**Questions de lecture:**
a) Recopiez mot pour mot le passage du texte sur la Marianne de Shepard Fairey, en partant de « Personne n’a envie » et en allant jusqu'à « chef de l’État. ».
b) Relevez toutes les personnes nommées dans le texte sur la Marianne de Shepard Fairey.
c) Prolongez le texte sur la Marianne de Shepard Fairey à partir de l'endroit où il s'arrête.

**Texte à lire:**
----

Personne n’a envie de commencer le quinquennat avec une affaire du même genre : le symbole de la Marianne, aussi beau soit-il, ne vaut pas un scandale. Fraîchement nommé, le cabinet d’Emmanuel Macron rédige un accord de prêt stipulant que Jean-Marc Dumontet met son tableau à disposition de la présidence, et ce sans rémunération. Un document réalisé a posteriori pour éviter d’éventuelles contestations. Le tableau étant en possession d’Emmanuel Macron depuis sa campagne électorale, il pourrait être considéré comme un don en nature, très strictement encadré par les lois de financement électoral. La convention de prêt du tableau, ainsi que l’identité du propriétaire de la toile, ne restent ainsi connues que du tout premier cercle du chef de l’État.

Devant la toile avec Bono

Dans les premiers mois du quinquennat, la Marianne de Shepard Fairey devient l’incarnation picturale du « en même temps » macronien : tout en cherchant à véhiculer l’image d’un président en prise avec la jeunesse, elle témoigne, en creux, d’un pouvoir à l’exercice restreint, cantonné à une poignée de fidèles. Et plus le véritable détenteur de la toile est occulté, plus cette dernière se retrouve surexposée par les services de communication de la présidence. L’œuvre fait sa première apparition officielle deux mois après l’élection, lors de la visite du chanteur Bono. Sur l’une des photos diffusées par l’Élysée, on voit Emmanuel Macron, stratégiquement placé devant le symbole, discutant avec le leader de U2. Sur les réseaux sociaux, le maire du XIIIe arrondissement, Jérôme Courbet, like le cliché, rappelant que la toile fut, d’abord, une fresque dans sa circonscription.

----

**Données d'entrée:**
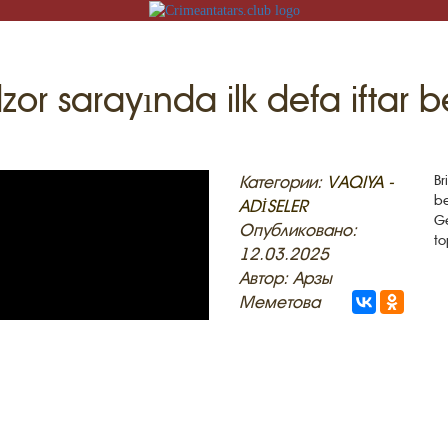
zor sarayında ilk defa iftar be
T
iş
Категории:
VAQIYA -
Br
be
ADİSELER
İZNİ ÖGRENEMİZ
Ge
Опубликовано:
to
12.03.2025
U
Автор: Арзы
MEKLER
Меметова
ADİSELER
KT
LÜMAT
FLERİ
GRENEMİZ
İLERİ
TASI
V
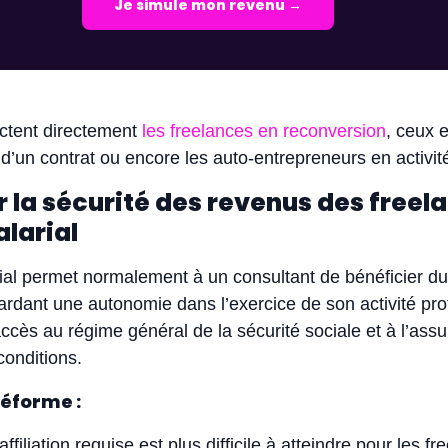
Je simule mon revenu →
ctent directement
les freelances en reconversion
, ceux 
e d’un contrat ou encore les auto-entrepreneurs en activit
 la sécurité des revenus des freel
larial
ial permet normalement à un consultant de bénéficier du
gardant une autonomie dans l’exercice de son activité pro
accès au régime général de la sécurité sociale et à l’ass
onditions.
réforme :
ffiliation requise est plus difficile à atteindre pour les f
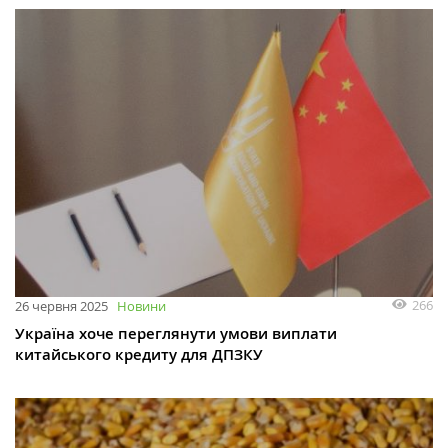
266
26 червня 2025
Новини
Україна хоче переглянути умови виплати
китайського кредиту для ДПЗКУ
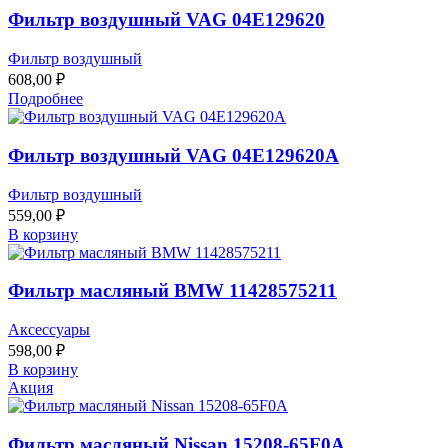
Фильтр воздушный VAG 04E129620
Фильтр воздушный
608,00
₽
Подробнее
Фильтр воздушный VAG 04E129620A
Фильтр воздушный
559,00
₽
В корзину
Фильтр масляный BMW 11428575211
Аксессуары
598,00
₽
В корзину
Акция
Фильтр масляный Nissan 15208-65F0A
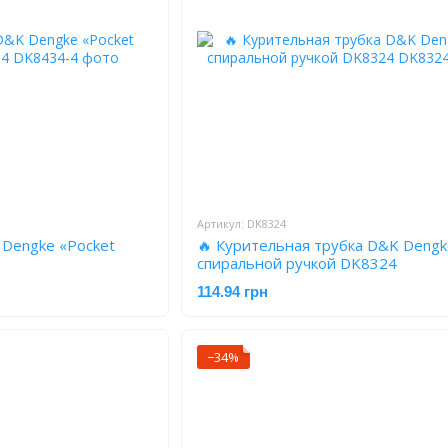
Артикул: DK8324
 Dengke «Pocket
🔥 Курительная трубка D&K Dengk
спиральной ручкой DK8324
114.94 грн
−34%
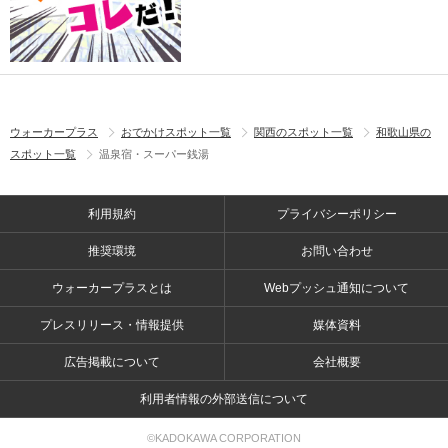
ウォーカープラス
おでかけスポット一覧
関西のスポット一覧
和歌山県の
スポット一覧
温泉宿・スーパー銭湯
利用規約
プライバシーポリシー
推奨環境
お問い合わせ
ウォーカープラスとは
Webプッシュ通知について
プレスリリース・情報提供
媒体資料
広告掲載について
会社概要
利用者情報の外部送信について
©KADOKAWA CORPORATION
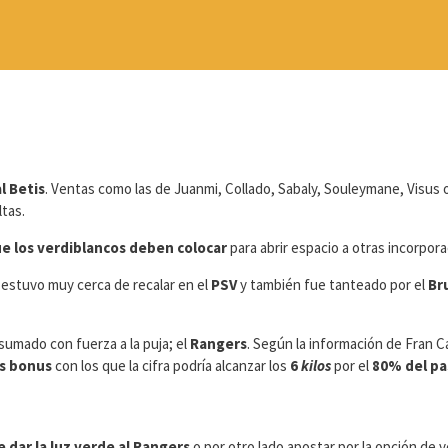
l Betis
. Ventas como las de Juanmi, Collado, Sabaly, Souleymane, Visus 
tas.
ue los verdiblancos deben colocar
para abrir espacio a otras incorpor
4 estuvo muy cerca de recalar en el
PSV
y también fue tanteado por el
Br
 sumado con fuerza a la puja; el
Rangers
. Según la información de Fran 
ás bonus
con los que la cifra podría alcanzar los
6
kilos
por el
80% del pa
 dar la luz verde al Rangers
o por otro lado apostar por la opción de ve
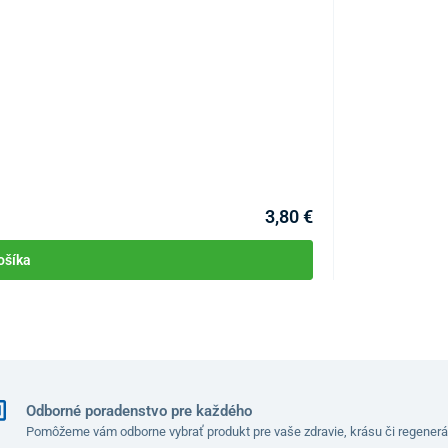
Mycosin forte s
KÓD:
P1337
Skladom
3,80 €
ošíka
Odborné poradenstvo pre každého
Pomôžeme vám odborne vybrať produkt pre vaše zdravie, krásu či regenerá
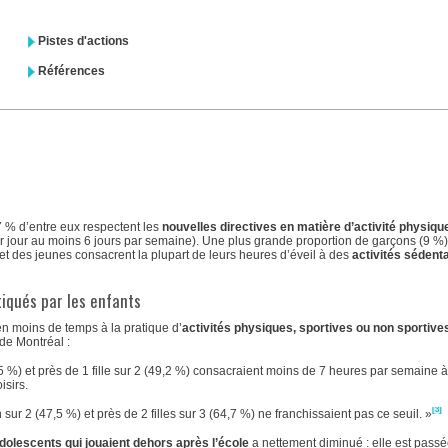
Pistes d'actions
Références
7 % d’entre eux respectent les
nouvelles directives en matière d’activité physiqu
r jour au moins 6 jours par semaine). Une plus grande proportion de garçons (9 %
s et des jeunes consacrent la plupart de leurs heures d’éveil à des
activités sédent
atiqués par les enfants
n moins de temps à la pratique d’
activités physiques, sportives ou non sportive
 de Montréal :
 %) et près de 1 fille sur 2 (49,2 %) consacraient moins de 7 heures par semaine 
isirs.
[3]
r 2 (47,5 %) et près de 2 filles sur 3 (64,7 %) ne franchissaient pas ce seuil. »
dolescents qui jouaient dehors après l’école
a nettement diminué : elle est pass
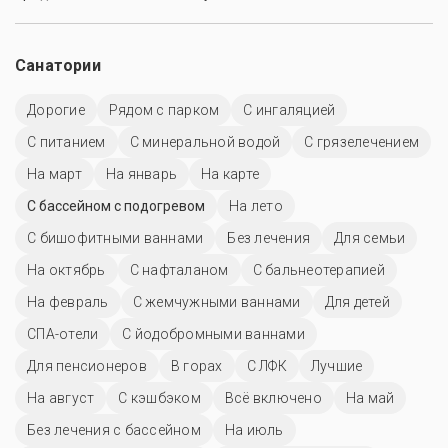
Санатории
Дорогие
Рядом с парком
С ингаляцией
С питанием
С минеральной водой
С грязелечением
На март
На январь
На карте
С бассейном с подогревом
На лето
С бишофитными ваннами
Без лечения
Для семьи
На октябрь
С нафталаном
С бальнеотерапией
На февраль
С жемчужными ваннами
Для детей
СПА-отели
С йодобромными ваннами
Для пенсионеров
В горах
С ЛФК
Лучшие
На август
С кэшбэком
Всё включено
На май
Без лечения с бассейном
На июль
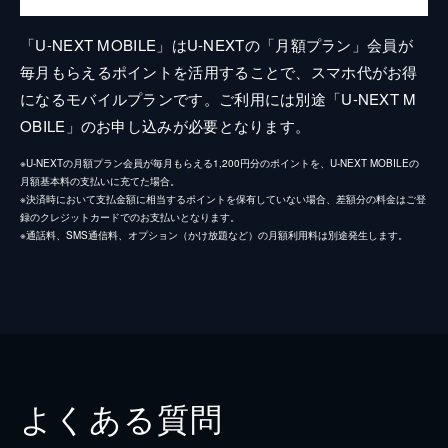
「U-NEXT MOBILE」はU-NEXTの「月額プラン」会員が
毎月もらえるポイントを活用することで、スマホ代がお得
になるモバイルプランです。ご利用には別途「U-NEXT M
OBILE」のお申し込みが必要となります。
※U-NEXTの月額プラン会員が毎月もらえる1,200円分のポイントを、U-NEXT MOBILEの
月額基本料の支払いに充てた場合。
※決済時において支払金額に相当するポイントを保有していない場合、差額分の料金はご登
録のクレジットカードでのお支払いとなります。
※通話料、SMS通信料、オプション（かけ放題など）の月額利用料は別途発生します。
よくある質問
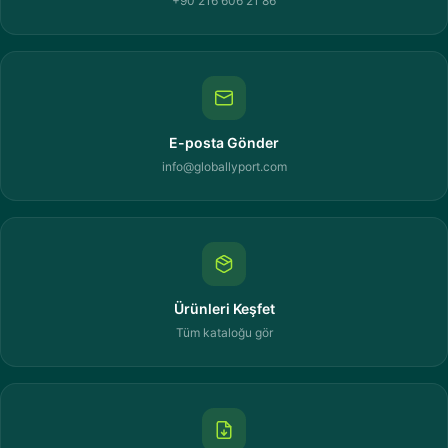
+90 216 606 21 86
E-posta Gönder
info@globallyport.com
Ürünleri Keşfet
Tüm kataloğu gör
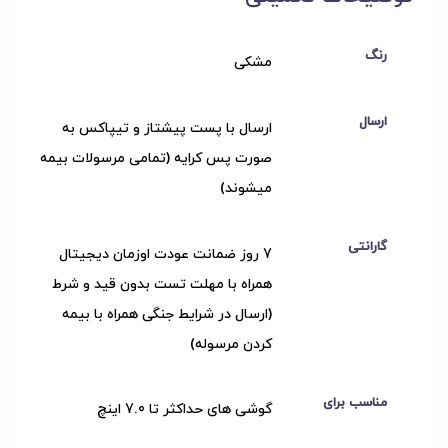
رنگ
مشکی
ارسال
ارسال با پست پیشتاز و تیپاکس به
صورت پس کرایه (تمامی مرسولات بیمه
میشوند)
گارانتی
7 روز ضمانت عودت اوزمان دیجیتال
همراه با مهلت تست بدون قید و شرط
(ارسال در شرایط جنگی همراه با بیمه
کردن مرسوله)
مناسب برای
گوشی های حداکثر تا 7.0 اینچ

----

**Réponses:**
a)
Personne n’a envie de commencer le quinquennat avec une affaire du même genre : le symbole de la Marianne, aussi beau soit-il, ne vaut pas un scandale. Fraîchement nommé, le cabinet d’Emmanuel Macron rédige un accord de prêt stipulant que Jean-Marc Dumontet met son tableau à disposition de la présidence, et ce sans rémunération. Un document réalisé a posteriori pour éviter d’éventuelles contestations. Le tableau étant en possession d’Emmanuel Macron depuis sa campagne électorale, il pourrait être considéré comme un don en nature, très strictement encadré par les lois de financement électoral. La convention de prêt du tableau, ainsi que l’identité du propriétaire de la toile, ne restent ainsi connues que du tout premier cercle du chef de l’État.

b) Emmanuel Macron, Jean-Marc Dumontet, Shepard Fairey, Bono, Jérôme Courbet

c)
Pour sa première interview télévisée, le 15 octobre 2017, le président fait installer les journalistes autour d’une table Knoll à plateau de marbre placée… sous le tableau bleu, blanc, rouge. Durant l’entretien, les cameramen multiplient les plans de coupe sur l’image. Et le 31 décembre 2017, c’est encore devant elle que le président prononce ses premiers vœux, suscitant un nouveau flot de commentaires. « Itinerrance fournit l’Élysée », s’enthousiasme le galeriste Mehdi Ben Cheikh. « Comme un petit air de Paris 13 dans le bureau de travail du président », abonde Jérôme Coumet, le maire de cet arrondissement.

Les versions sur l’origine de la toile se multiplient. Chacun a sa théorie, son tuyau 100 % sûr.

La presse commence à s’intéresser à la provenance de l’encombrante toile : Le Parisien rappelle qu’il s’agit d’un hommage aux victimes du 13 novembre 2015, tandis que le magazine lifestyle GQ croit savoir qu’il s’agit d’un cadeau de Shepard Fairey au couple présidentiel. D’autres insinuent qu’il s’agirait de la partie émergée de la collection d’art privée d’Emmanuel Macron. D’un don non déclaré d’un personnage sulfureux. Les versions se multiplient. Chacun a sa théorie, son information exclusive, son tuyau 100 % sûr.

S’il reste silencieux, et ne revendique toujours pas la propriété de l’œuvre, Jean-Marc Dumontet continue à s’activer dans l’entourage présidentiel. Il propose même deux autres pièces de sa collection : un panneau de signalisation détourné par Clet Abraham et le fameux globe Earth Crisis que Fairey était venu exposer au premier étage de la tour Eiffel en 2015, avant les attentats qui lui avaient inspiré sa Marianne. L’Élysée accepte ces nouveaux prêts et, selon un mécanisme désormais éprouvé, signe avec le producteur deux autres conventions. Le globe Earth Crisis sert ainsi d’arrière-plan aux photos immortalisant les rendez-vous écologiques du président, comme sa rencontre, le 12 février 2024, avec l’envoyé spécial américain pour le climat John Kerry.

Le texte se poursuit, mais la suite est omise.